Hello out there to anybody who happens to stumble upon my blog. I don’t come here very often these days because I’m so busy editing and writing for Whole Life Times, and editing books for Inner Traditions and various individual, fascinating authors. It’s no surprise I’m immersed in reading materials. I was raised in a family that valued books and would never tell me the meaning of an unfamiliar word. Rather, they insisted, “Look it up in the dictionary,” and indeed, Webster’s lay splayed open on the antique reading stand at all times, perhaps in the p’s at pusillanimous or peregrination, or the u’s at ubiquitous or ululate. Funny the words we remember.

To this day I savor finding unfamiliar words in whatever book I might be reading. Last night I started T. C. Boyle’s newest novel, When the Killing’s Done, and was delighted to write down two words to look up in the first 40 pages, along with something called the Lombard effect, which should make me sound extremely erudite the next time I’m in a noisy restaurant. That is, if anybody can hear me above the din.

It’s Easter Sunday, which was more meaningful when I was a child or raising a child, but now is just a lovely day in a backyard filled with geraniums, roses, bougainvillea, and a fragrant lavender-colored perennial that I keep meaning to bring to the nursery for help with identifying. There are even giant golden-yellow shoots from the aloe plants, a favorite of the hummingbirds.
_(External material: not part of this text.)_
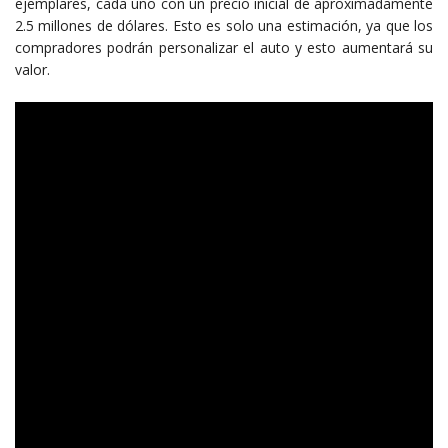
ejemplares, cada uno con un precio inicial de aproximadamente
2.5 millones de dólares. Esto es solo una estimación, ya que los
compradores podrán personalizar el auto y esto aumentará su
valor.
Whatever else Easter may represent in the dominant religions, I perceive it as a time of rebirth, of rising from the gooey, sticky stuff we often find ourselves immersed in as a culture or individuals. New Year’s is traditionally the time for resolutions and new beginnings — often gone down the tubes by April. Perhaps such resolutions would be more successful if we stuck with the natural cycle and spent the colder, darker months devoted to the preparation that would allow us to blossom in the spring.